Delays in the Forensic Science Laboratory issuing drug certificates, which confirm what kind of drugs have been taken into evidence, led to sharp criticism in court from Magistrate Angelyn Hernandez earlier this week.
On Monday, while presiding over a multiple-drug-charge case in which drug certificates remained unavailable, Hernandez said the lab’s delays in issuing the documentation were impacting cases before the courts and making Cayman look like “a banana republic”. The magistrate also questioned why private laboratories were not being seconded to help process the backlog.
Yearwood told the Compass on Wednesday that because two “key members” of staff at the HSA facility had resigned and much of the lab’s resources were concentrated on processing COVID-19 PCR tests, there had been delays in analysing police evidence, such as drugs.

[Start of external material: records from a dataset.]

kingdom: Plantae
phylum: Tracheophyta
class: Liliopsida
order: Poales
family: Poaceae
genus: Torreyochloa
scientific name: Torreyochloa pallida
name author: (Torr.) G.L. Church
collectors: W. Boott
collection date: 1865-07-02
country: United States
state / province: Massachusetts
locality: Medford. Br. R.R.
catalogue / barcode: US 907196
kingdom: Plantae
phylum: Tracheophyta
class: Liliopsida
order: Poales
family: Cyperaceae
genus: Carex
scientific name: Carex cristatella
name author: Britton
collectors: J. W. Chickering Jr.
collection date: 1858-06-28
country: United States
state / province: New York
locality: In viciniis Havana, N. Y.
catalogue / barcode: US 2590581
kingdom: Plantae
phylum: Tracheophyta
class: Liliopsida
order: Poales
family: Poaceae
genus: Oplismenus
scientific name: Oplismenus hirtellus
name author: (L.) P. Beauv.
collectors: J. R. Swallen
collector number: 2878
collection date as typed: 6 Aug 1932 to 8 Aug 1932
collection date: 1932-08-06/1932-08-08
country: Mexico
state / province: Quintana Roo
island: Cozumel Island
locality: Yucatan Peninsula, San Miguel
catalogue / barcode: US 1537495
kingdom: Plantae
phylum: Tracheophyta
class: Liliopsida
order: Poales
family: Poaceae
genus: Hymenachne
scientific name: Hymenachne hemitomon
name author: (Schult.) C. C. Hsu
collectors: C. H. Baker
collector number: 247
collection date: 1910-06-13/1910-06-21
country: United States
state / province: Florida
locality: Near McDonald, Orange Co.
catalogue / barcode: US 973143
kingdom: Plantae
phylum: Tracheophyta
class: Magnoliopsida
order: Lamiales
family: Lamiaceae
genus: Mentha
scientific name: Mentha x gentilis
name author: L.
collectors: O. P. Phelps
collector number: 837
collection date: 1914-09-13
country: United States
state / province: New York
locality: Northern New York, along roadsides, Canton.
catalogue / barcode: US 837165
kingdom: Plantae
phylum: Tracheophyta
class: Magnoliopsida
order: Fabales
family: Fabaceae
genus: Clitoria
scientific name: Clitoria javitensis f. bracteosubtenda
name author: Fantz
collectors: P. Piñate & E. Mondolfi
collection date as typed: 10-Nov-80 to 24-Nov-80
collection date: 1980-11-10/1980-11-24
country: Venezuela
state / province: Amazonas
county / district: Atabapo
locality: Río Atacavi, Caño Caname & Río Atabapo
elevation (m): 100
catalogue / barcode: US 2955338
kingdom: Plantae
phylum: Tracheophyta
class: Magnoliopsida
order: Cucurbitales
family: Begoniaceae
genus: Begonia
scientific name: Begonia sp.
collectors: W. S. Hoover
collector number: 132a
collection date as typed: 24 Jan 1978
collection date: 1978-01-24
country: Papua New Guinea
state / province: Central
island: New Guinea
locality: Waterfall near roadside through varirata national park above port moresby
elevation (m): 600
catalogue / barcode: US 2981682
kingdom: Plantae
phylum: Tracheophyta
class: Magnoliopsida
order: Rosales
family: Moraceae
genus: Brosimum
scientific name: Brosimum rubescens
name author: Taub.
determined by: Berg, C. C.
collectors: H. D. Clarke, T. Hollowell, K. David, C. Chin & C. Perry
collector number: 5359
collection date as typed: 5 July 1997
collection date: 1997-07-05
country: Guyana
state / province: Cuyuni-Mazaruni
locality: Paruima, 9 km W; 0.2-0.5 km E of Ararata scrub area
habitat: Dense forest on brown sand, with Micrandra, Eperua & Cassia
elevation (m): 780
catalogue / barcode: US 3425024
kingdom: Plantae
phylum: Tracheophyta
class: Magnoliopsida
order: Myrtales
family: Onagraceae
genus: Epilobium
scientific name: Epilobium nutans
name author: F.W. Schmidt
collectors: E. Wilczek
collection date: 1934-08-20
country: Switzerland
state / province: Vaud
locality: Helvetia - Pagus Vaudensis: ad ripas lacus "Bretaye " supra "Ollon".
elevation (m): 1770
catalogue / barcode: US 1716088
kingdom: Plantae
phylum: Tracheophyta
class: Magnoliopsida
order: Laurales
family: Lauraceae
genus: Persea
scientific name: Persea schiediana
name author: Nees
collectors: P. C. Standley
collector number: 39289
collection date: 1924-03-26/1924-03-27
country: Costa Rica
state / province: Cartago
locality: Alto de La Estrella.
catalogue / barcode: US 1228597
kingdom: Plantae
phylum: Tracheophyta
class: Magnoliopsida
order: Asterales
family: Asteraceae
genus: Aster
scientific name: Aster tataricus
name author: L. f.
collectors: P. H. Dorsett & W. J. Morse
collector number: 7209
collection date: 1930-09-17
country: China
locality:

She said a new member of staff had already started work, while a second employee has been hired from overseas and is due to arrive on island on Saturday. Once cleared from quarantine, that second staffer will be dealing primarily with items sent to the lab by police for analysis, she said.
Yearwood said it was unlikely that local private laboratories could be called in to assist in clearing the backlog of drug tests because they would need to be specifically accredited as specialist labs to work with evidence. “I don’t think the labs are set up for that,” she said.
She added said that the HSA lab had been in talks with laboratories in the United States and Canada “to work with us to give us the resources we need”, but sending drugs overseas for analysis at those labs was not an option.